• [Work required] Transcribe each entry exactly; skip the images.

• [Task input]

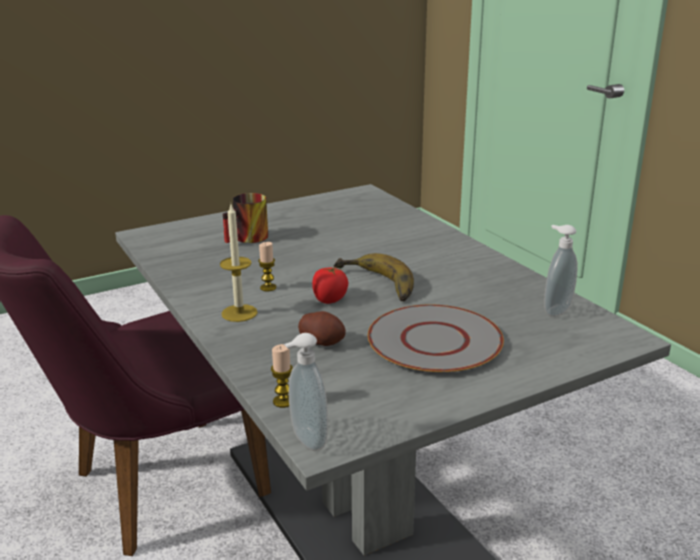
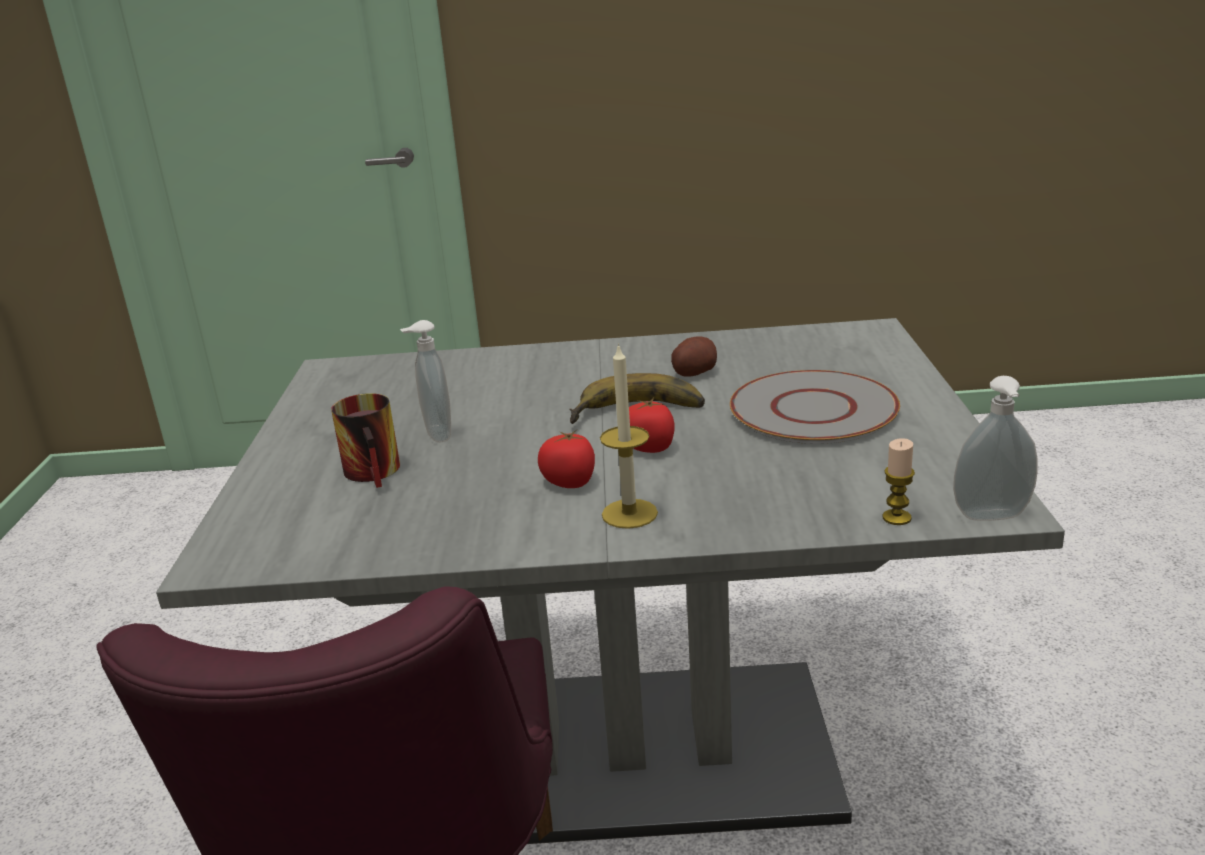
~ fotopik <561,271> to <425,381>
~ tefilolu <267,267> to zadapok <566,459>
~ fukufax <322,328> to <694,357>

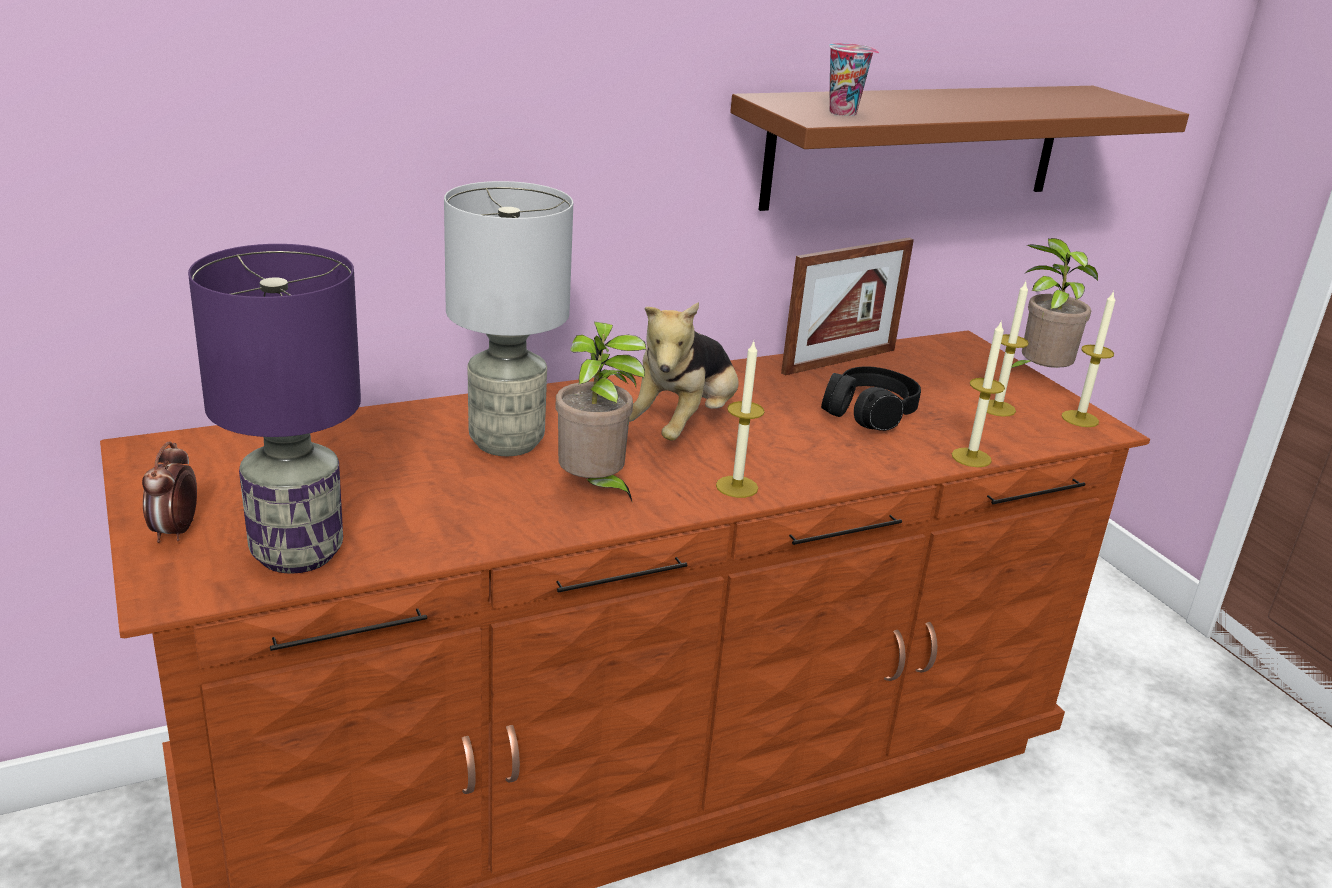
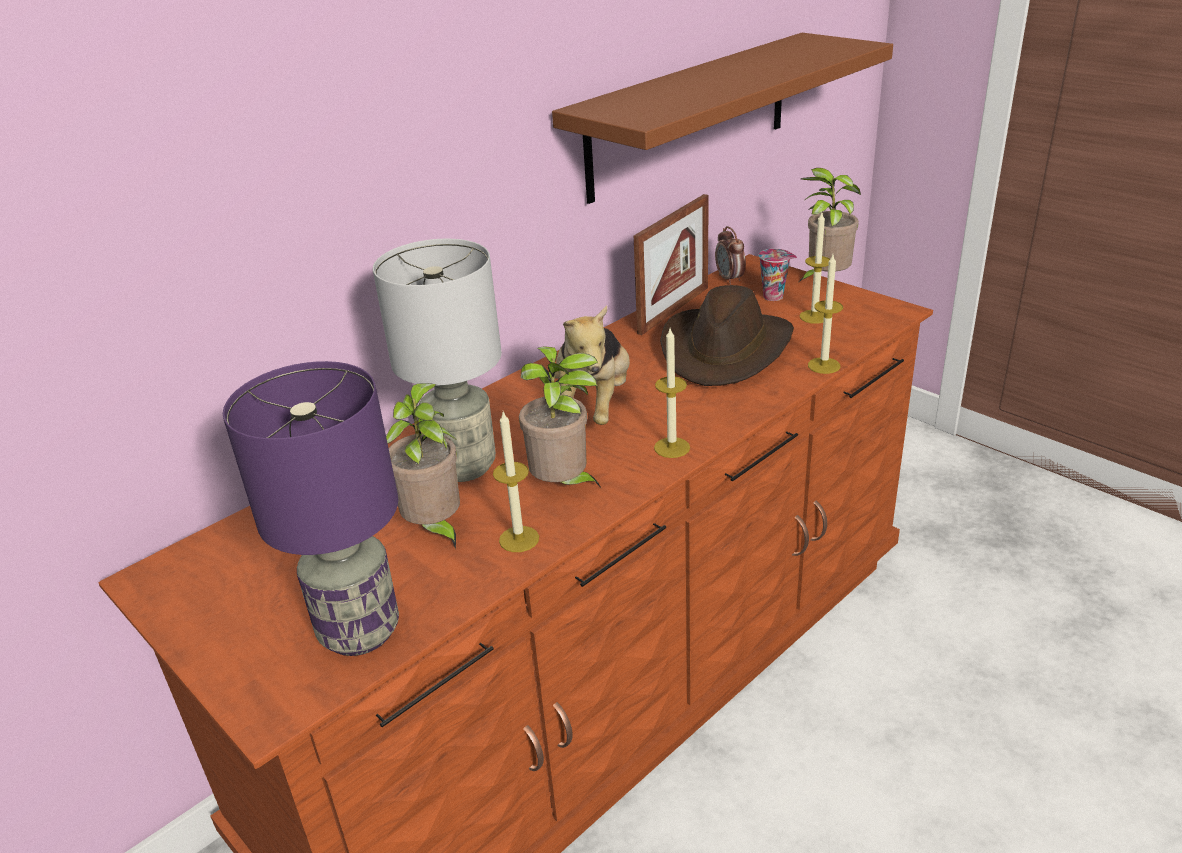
~ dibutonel <854,79> to <778,275>
~ tefilolu <1088,358> to <516,482>
~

• [Response to this task]
~ fotopik <561,271> to <425,381>
~ tefilolu <267,267> to zadapok <566,459>
~ fukufax <322,328> to <694,357>

~ dibutonel <854,79> to <778,275>
~ tefilolu <1088,358> to <516,482>
~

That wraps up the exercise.